While many global issues have been raised, the climate crisis and ongoing effects of environmental degradation also took center stage. Many speakers spoke about the real-time horrendous impact of monsoon flooding in Pakistan as one-third of the country is under water and expressed solidarity with those suffering. Prime Minister of Barbados, Mia Amor Mottley, had strong words on the issue, declaring that “any attempt to deny that the climate crisis has man-made origins is an attempt to delude ourselves and to admit that we want to be accomplices in the continuing death and loss and damage that ensues to the people who are the victims of it.” President Faustin-Archange Touadéra of the Central African Republic echoed this, stating that “it is time for the for the biggest polluters to honour their commitments, in particular the implementation of the Paris Agreement (…).” David Kabua, President of the Marshall Islands called on world leaders and the UN to address this with “the urgency and commitment it deserves,” and noted that “the world has failed to break our addiction to fossil fuels” and is “not investing enough in adaptation.” To make needed change it is also critical that countries most affected have an equal voice and are partners in these efforts. Speaking to the need for investing in action, President William Ruto of Kenya advocated for steps like addressing plastic pollution, ensuring sustainable use of the world’s oceans and addressing the ongoing challenge of funding climate and environmental work.

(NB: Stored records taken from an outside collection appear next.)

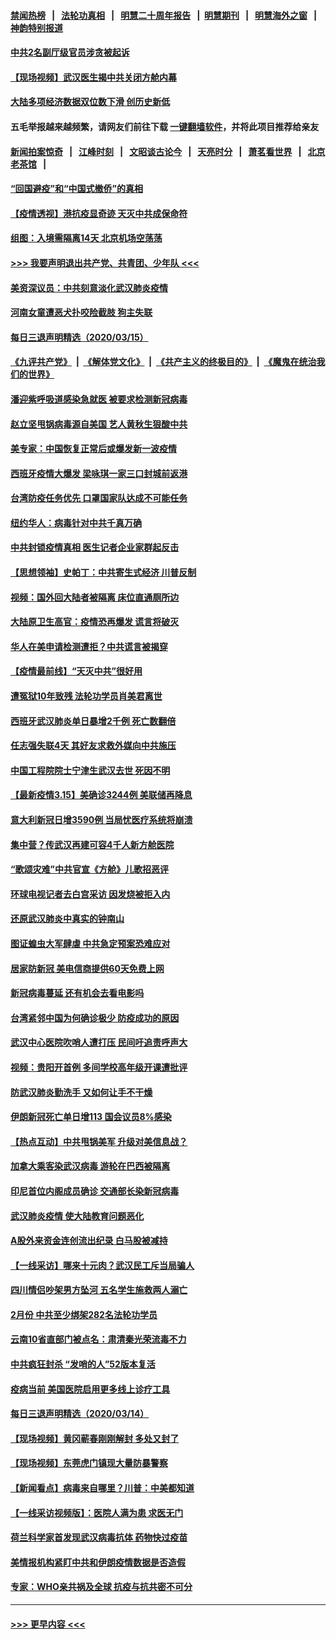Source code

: #### [禁闻热榜](热点新闻.md?=0)  &nbsp;&nbsp;|&nbsp;&nbsp; [法轮功真相](https://github.com/gfw-breaker/truth/blob/master/README.md?=0) &nbsp;&nbsp;|&nbsp;&nbsp; [明慧二十周年报告](https://github.com/gfw-breaker/mh-reports/blob/master/README.md?=0) &nbsp;&nbsp;|&nbsp;&nbsp;[明慧期刊](https://github.com/gfw-breaker/mh-qikan) &nbsp;&nbsp;|&nbsp;&nbsp; [明慧海外之窗](https://github.com/gfw-breaker/mh-news/blob/master/README.md?=0) &nbsp;&nbsp;|&nbsp;&nbsp; [神韵特别报道](https://github.com/gfw-breaker/mh-news/blob/master/shenyun.md?=0)
#### [中共2名副厅级官员涉贪被起诉](../pages/nsc413/n11938305.md?t=03161002) 
#### [【现场视频】武汉医生揭中共关闭方舱内幕](../pages/nsc413/n11943071.md?t=03161002) 
#### [大陆多项经济数据双位数下滑 创历史新低](../pages/nsc413/n11943386.md?t=03161002) 
#### 五毛举报越来越频繁，请网友们前往下载 [一键翻墙软件](https://github.com/gfw-breaker/ssr-accounts)，并将此项目推荐给亲友
#### [新闻拍案惊奇](https://github.com/gfw-breaker/banned-news/blob/master/pages/link4.md) &nbsp;&nbsp;|&nbsp;&nbsp; [江峰时刻](https://github.com/gfw-breaker/banned-news/blob/master/pages/link4.md) &nbsp;&nbsp;|&nbsp;&nbsp; [文昭谈古论今](https://github.com/gfw-breaker/banned-news/blob/master/pages/link4.md) &nbsp;&nbsp;|&nbsp;&nbsp; [天亮时分](https://github.com/gfw-breaker/banned-news/blob/master/pages/link4.md) &nbsp;&nbsp;|&nbsp;&nbsp; [萧茗看世界](https://github.com/gfw-breaker/banned-news/blob/master/pages/link4.md) &nbsp;&nbsp;|&nbsp;&nbsp; [北京老茶馆](https://github.com/gfw-breaker/banned-news/blob/master/pages/link4.md) &nbsp;&nbsp;|&nbsp;&nbsp; 
#### [“回国避疫”和“中国式撤侨”的真相](../pages/nsc413/n11943372.md?t=03161002) 
#### [【疫情透视】港抗疫显奇迹 天灭中共成保命符](../pages/nsc413/n11942593.md?t=03161002) 
#### [组图：入境需隔离14天 北京机场空荡荡](../pages/nsc413/n11943368.md?t=03161002) 
#### [>>> 我要声明退出共产党、共青团、少年队 <<<](https://github.com/begood0513/goodnews/blob/master/quit/letter.md) 
#### [美资深议员：中共刻意淡化武汉肺炎疫情](../pages/nsc413/n11943061.md?t=03161002) 
#### [河南女童遭恶犬扑咬险截肢 狗主失联](../pages/nsc413/n11943475.md?t=03161002) 
#### [每日三退声明精选（2020/03/15）](../pages/nsc413/n11943357.md?t=03161002) 
#### [《九评共产党》](https://github.com/begood0513/9ping.md/blob/master/README.md) &nbsp;|&nbsp; [《解体党文化》](../../../../jtdwh.md/blob/master/README.md)  &nbsp;|&nbsp; [《共产主义的终极目的》](../../../../gczydzjmd.md/blob/master/README.md) &nbsp;|&nbsp; [《魔鬼在统治我们的世界》](../../../../mgztzwmdsj.md/blob/master/README.md) 
#### [潘迎紫呼吸道感染急就医 被要求检测新冠病毒](../pages/nsc413/n11942781.md?t=03161002) 
#### [赵立坚甩锅病毒源自美国 艺人黄秋生狠酸中共](../pages/nsc413/n11942589.md?t=03161002) 
#### [美专家：中国恢复正常后或爆发新一波疫情](../pages/nsc413/n11943151.md?t=03161002) 
#### [西班牙疫情大爆发 梁咏琪一家三口封城前返港](../pages/nsc413/n11942415.md?t=03161002) 
#### [台湾防疫任务优先 口罩国家队达成不可能任务](../pages/nsc413/n11943137.md?t=03161002) 
#### [纽约华人：病毒针对中共千真万确](../pages/nsc413/n11942905.md?t=03161002) 
#### [中共封锁疫情真相 医生记者企业家群起反击](../pages/nsc413/n11942926.md?t=03161002) 
#### [【思想领袖】史帕丁：中共寄生式经济 川普反制](../pages/nsc413/n11805341.md?t=03161002) 
#### [视频：国外回大陆者被隔离 床位直通厕所边](../pages/nsc413/n11942168.md?t=03161002) 
#### [大陆原卫生高官：疫情恐再爆发 谎言将破灭](../pages/nsc413/n11942229.md?t=03161002) 
#### [华人在美申请检测遭拒？中共谎言被揭穿](../pages/nsc413/n11942723.md?t=03161002) 
#### [【疫情最前线】“天灭中共”很好用](../pages/nsc413/n11942716.md?t=03161002) 
#### [遭冤狱10年致残 法轮功学员肖美君离世](../pages/nsc413/n11941963.md?t=03161002) 
#### [西班牙武汉肺炎单日暴增2千例 死亡数翻倍](../pages/nsc413/n11942800.md?t=03161002) 
#### [任志强失联4天 其好友求救外媒向中共施压](../pages/nsc413/n11942675.md?t=03161002) 
#### [中国工程院院士宁津生武汉去世 死因不明](../pages/nsc413/n11942719.md?t=03161002) 
#### [【最新疫情3.15】美确诊3244例 美联储再降息](../pages/nsc413/n11940988.md?t=03161002) 
#### [意大利新冠日增3590例 当局忧医疗系统将崩溃](../pages/nsc413/n11942691.md?t=03161002) 
#### [集中营？传武汉再建可容4千人新方舱医院](../pages/nsc413/n11942656.md?t=03161002) 
#### [“歌颂灾难”中共官宣《方舱》儿歌招恶评](../pages/nsc413/n11942504.md?t=03161002) 
#### [环球电视记者去白宫采访 因发烧被拒入内](../pages/nsc413/n11942516.md?t=03161002) 
#### [还原武汉肺炎中真实的钟南山](../pages/nsc413/n11938593.md?t=03161002) 
#### [图证蝗虫大军肆虐 中共急定预案恐难应对](../pages/nsc413/n11942373.md?t=03161002) 
#### [居家防新冠 美电信商提供60天免费上网](../pages/nsc413/n11942457.md?t=03161002) 
#### [新冠病毒蔓延 还有机会去看电影吗](../pages/nsc413/n11942385.md?t=03161002) 
#### [台湾紧邻中国为何确诊极少 防疫成功的原因](../pages/nsc413/n11940819.md?t=03161002) 
#### [武汉中心医院吹哨人遭打压 民间吁追责呼声大](../pages/nsc413/n11942255.md?t=03161002) 
#### [视频：贵阳开首例 多间学校高年级开课遭批评](../pages/nsc413/n11941987.md?t=03161002) 
#### [防武汉肺炎勤洗手 又如何让手不干燥](../pages/nsc413/n11942105.md?t=03161002) 
#### [伊朗新冠死亡单日增113 国会议员8%感染](../pages/nsc413/n11942119.md?t=03161002) 
#### [【热点互动】中共甩锅美军 升级对美信息战？](../pages/nsc413/n11940633.md?t=03161002) 
#### [加拿大乘客染武汉病毒 游轮在巴西被隔离](../pages/nsc413/n11941905.md?t=03161002) 
#### [印尼首位内阁成员确诊 交通部长染新冠病毒](../pages/nsc413/n11941920.md?t=03161002) 
#### [武汉肺炎疫情 使大陆教育问题恶化](../pages/nsc413/n11941686.md?t=03161002) 
#### [A股外来资金连创流出纪录 白马股被减持](../pages/nsc413/n11941363.md?t=03161002) 
#### [【一线采访】哪来十元肉？武汉民工斥当局骗人](../pages/nsc413/n11941476.md?t=03161002) 
#### [四川情侣吵架男方坠河 五名学生施救两人溺亡](../pages/nsc413/n11941457.md?t=03161002) 
#### [2月份 中共至少绑架282名法轮功学员](../pages/nsc413/n11941295.md?t=03161002) 
#### [云南10省直部门被点名：肃清秦光荣流毒不力](../pages/nsc413/n11941391.md?t=03161002) 
#### [中共疯狂封杀 “发哨的人”52版本复活](../pages/nsc413/n11941306.md?t=03161002) 
#### [疫病当前 美国医院启用更多线上诊疗工具](../pages/nsc413/n11941300.md?t=03161002) 
#### [每日三退声明精选（2020/03/14）](../pages/nsc413/n11941290.md?t=03161002) 
#### [【现场视频】黄冈蕲春刚刚解封 多处又封了](../pages/nsc413/n11941108.md?t=03161002) 
#### [【现场视频】东莞虎门镇现大量防暴警察](../pages/nsc413/n11941017.md?t=03161002) 
#### [【新闻看点】病毒来自哪里？川普：中美都知道](../pages/nsc413/n11940769.md?t=03161002) 
#### [【一线采访视频版】：医院人满为患 求医无门](../pages/nsc413/n11940830.md?t=03161002) 
#### [荷兰科学家首发现武汉病毒抗体 药物快过疫苗](../pages/nsc413/n11940920.md?t=03161002) 
#### [美情报机构紧盯中共和伊朗疫情数据是否造假](../pages/nsc413/n11940875.md?t=03161002) 
#### [专家：WHO亲共祸及全球 抗疫与抗共密不可分](../pages/nsc413/n11935110.md?t=03161002) 

----
#### [ >>> 更早内容 <<< ](../indexes/nsc413-earlier.md)
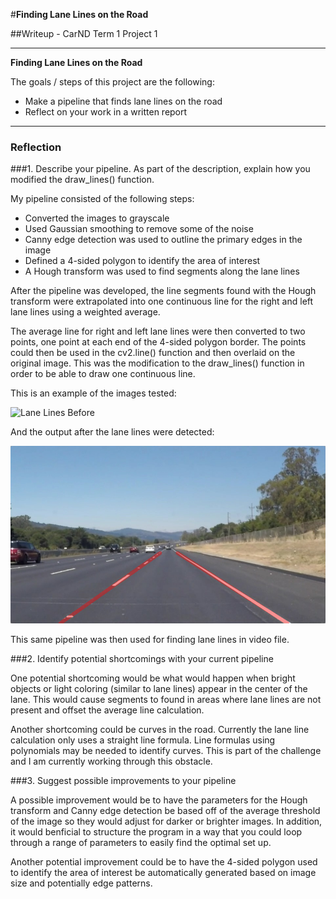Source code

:#**Finding Lane Lines on the Road** 

##Writeup - CarND Term 1 Project 1 

---

**Finding Lane Lines on the Road**

The goals / steps of this project are the following:
* Make a pipeline that finds lane lines on the road
* Reflect on your work in a written report


[//]: # (Image References)

[image1]: ./examples/grayscale.jpg "Grayscale"

---

### Reflection

###1. Describe your pipeline. As part of the description, explain how you modified the draw_lines() function.

My pipeline consisted of the following steps: 
* Converted the images to grayscale
* Used Gaussian smoothing to remove some of the noise
* Canny edge detection was used to outline the primary edges in the image
* Defined a 4-sided polygon to identify the area of interest
* A Hough transform was used to find segments along the lane lines

After the pipeline was developed, the line segments found with the Hough transform were extrapolated into one continuous line for the right and left lane lines using a weighted average.

The average line for right and left lane lines were then converted to two points, one point at each end of the 4-sided polygon border. The points could then be used in the cv2.line() function and then overlaid on the original image. This was the modification to the draw_lines() function in order to be able to draw one continuous line. 

This is an example of the images tested:

![Lane Lines Before](./test_images/solidWhiteRight.jpg)

And the output after the lane lines were detected:

![Lane Lines After](./test_images/found_lane_lines/solidWhiteRight.jpg)

This same pipeline was then used for finding lane lines in video file.


###2. Identify potential shortcomings with your current pipeline


One potential shortcoming would be what would happen when bright objects or light coloring (similar to lane lines) appear in the center of the lane. This would cause segments to found in areas where lane lines are not present and offset the average line calculation.

Another shortcoming could be curves in the road. Currently the lane line calculation only uses a straight line formula. Line formulas using polynomials may be needed to identify curves. This is part of the challenge and I am currently working through this obstacle.


###3. Suggest possible improvements to your pipeline

A possible improvement would be to have the parameters for the Hough transform and Canny edge detection be based off of the average threshold of the image so they would adjust for darker or brighter images. In addition, it would benficial to structure the program in a way that you could loop through a range of parameters to easily find the optimal set up. 

Another potential improvement could be to have the 4-sided polygon used to identify the area of interest be automatically generated based on image size and potentially edge patterns. 
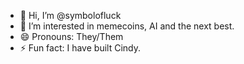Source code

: - 👋 Hi, I’m @symbolofluck
- 👀 I’m interested in memecoins, AI and the next best.
- 😄 Pronouns: They/Them
- ⚡ Fun fact: I have built Cindy.

<!---
symbolofluck/symbolofluck is a ✨ special ✨ repository because its `README.md` (this file) appears on your GitHub profile.
You can click the Preview link to take a look at your changes.
--->
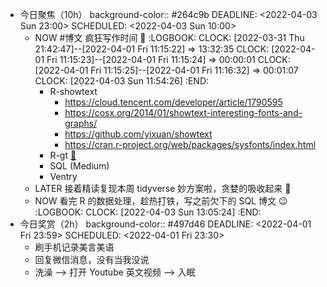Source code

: - 今日聚焦（10h）
  background-color:: #264c9b
  DEADLINE: <2022-04-03 Sun 23:00>
  SCHEDULED: <2022-04-03 Sun 10:00>
	- NOW #博文 疯狂写作时间 📃
	  :LOGBOOK:
	  CLOCK: [2022-03-31 Thu 21:42:47]--[2022-04-01 Fri 11:15:22] =>  13:32:35
	  CLOCK: [2022-04-01 Fri 11:15:23]--[2022-04-01 Fri 11:15:24] =>  00:00:01
	  CLOCK: [2022-04-01 Fri 11:15:25]--[2022-04-01 Fri 11:16:32] =>  00:01:07
	  CLOCK: [2022-04-03 Sun 11:54:26]
	  :END:
		- R-showtext
			- https://cloud.tencent.com/developer/article/1790595
			- https://cosx.org/2014/01/showtext-interesting-fonts-and-graphs/
			- https://github.com/yixuan/showtext
			- https://cran.r-project.org/web/packages/sysfonts/index.html
		- R-gt [🔗](https://www.youtube.com/watch?v=aPRVzk9pvno)
		- SQL (Medium)
		- Ventry
	- LATER 接着精读复现本周 tidyverse 妙方案啦，贪婪的吸收起来 🤗
	- NOW 看完 R 的数据处理，趁热打铁，写之前欠下的 SQL 博文 😉
	  :LOGBOOK:
	  CLOCK: [2022-04-03 Sun 13:05:24]
	  :END:
- 今日奖赏（2h）
  background-color:: #497d46
  DEADLINE: <2022-04-01 Fri 23:59>
  SCHEDULED: <2022-04-01 Fri 23:30>
	- 刷手机记录美言美语
	- 回复微信消息，没有当我没说
	- 洗澡 --> 打开 Youtube 英文视频 --> 入眠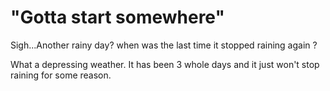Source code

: # "Gotta start somewhere"
Sigh...Another rainy day? when was the last time it stopped raining again ?

What a depressing weather.
It has been 3 whole days and it just won't stop raining for some reason.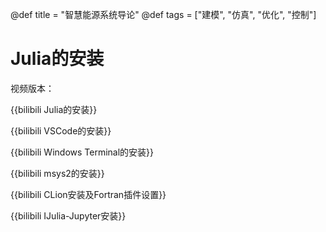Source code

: @def title = "智慧能源系统导论"
@def tags = ["建模", "仿真", "优化", "控制"]

# Julia的安装

视频版本：

{{bilibili Julia的安装}}

{{bilibili VSCode的安装}}

{{bilibili Windows Terminal的安装}}

{{bilibili msys2的安装}}

{{bilibili CLion安装及Fortran插件设置}}

{{bilibili IJulia-Jupyter安装}}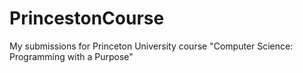 # PrincestonCourse
My submissions for Princeton University course "Computer Science: Programming with a Purpose" 

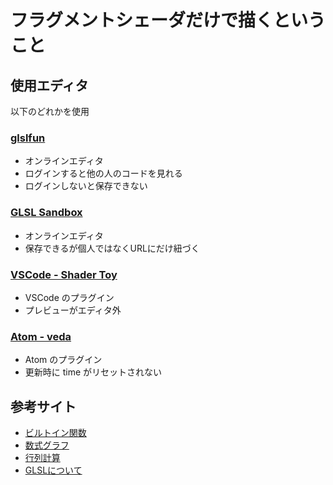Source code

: # フラグメントシェーダだけで描くということ

## 使用エディタ
以下のどれかを使用

### [glslfun](https://glslfan.com/)
- オンラインエディタ
- ログインすると他の人のコードを見れる
- ログインしないと保存できない

### [GLSL Sandbox](http://glslsandbox.com/)
- オンラインエディタ
- 保存できるが個人ではなくURLにだけ紐づく

### [VSCode - Shader Toy](https://marketplace.visualstudio.com/items?itemName=stevensona.shader-toy)
- VSCode のプラグイン
- プレビューがエディタ外

### [Atom - veda](https://atom.io/packages/veda)
- Atom のプラグイン
- 更新時に time がリセットされない


## 参考サイト
- [ビルトイン関数](https://qiita.com/edo_m18/items/71f6064f3355be7e4f45)
- [数式グラフ](https://www.desmos.com/)
- [行列計算](http://matrixmultiplication.xyz/)
- [GLSLについて](https://wgld.org/d/glsl/)
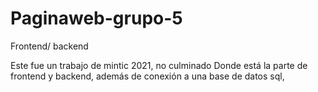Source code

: # Paginaweb-grupo-5
Frontend/ backend 

Este fue un trabajo de mintic 2021, no culminado
Donde está la parte de frontend y backend, además de conexión a una base de datos sql, 

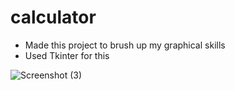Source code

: # calculator
- Made this project to brush up my graphical skills
- Used Tkinter for this



![Screenshot (3)](https://user-images.githubusercontent.com/90567283/187203721-08afde29-9fe5-4206-a0da-901e2a0ad87f.png)
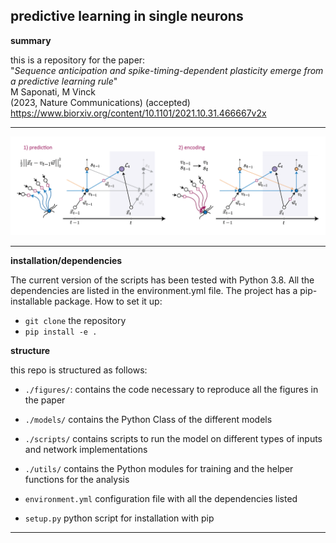 ## predictive learning in single neurons

**summary**

this is a repository for the paper:
<br/>"*Sequence anticipation and spike-timing-dependent plasticity emerge from a predictive learning rule*"<br/>
M Saponati, M Vinck<br/>
(2023, Nature Communications) (accepted)<br/>
https://www.biorxiv.org/content/10.1101/2021.10.31.466667v2x

-------------------------

![](./imgs/fig_model.png)

-------------------------

**installation/dependencies**

The current version of the scripts has been tested with Python 3.8. All the dependencies are listed in the environment.yml file. 
The project has a pip-installable package. How to set it up:

- `git clone` the repository 
- `pip install -e . `

**structure**

this repo is structured as follows:

+ `./figures/`: contains the code necessary to reproduce all the figures in the paper
+ `./models/` contains the Python Class of the different models
+ `./scripts/` contains scripts to run the model on different types of inputs and network implementations
+ `./utils/` contains the Python modules for training and the helper functions for the analysis

+ `environment.yml` configuration file with all the dependencies listed
+ `setup.py` python script for installation with pip
-------------------------
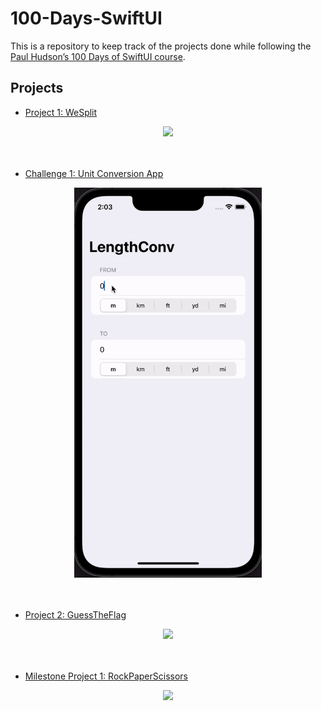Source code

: # 100-Days-SwiftUI

This is a repository to keep track of the projects done while following the [Paul Hudson’s 100 Days of SwiftUI course](https://www.hackingwithswift.com/100/swiftui).

## Projects

- [Project 1: WeSplit](WeSplit)

<div style="text-align: center;">
  <img src="./assets/weSplitDemo.gif" width="300px"/>
</div>

<br/>
<br/>


- [Challenge 1: Unit Conversion App](ChallengeDay19)

<div style="text-align: center;">
  <img src="./assets/lengthConvDemo.gif" width="300px"/>
</div>

<br/>
<br/>


- [Project 2: GuessTheFlag](GuessTheFlag)

<div style="text-align: center;">
  <img src="./assets/guessTheFlagDemo.gif" width="300px"/>
</div>

<br/>
<br/>


- [Milestone Project 1: RockPaperScissors](RockPaperScissors)

<div style="text-align: center;">
  <img src="./assets/rockPaperScissorsDemo.gif" width="300px"/>
</div>

<br/>
<br/>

The UNGA high-level session closed on 26 September. As the UN Secretary-General noted, this “must be a moment of transformation – for people and planet alike. The time is now.” During the coming year, staff at the Quaker UN Office in New York will support this needed transformation as we continue to work in partnership with UN diplomats and officials to increase the global commitment to the UN’s role as a promoter of lasting peace.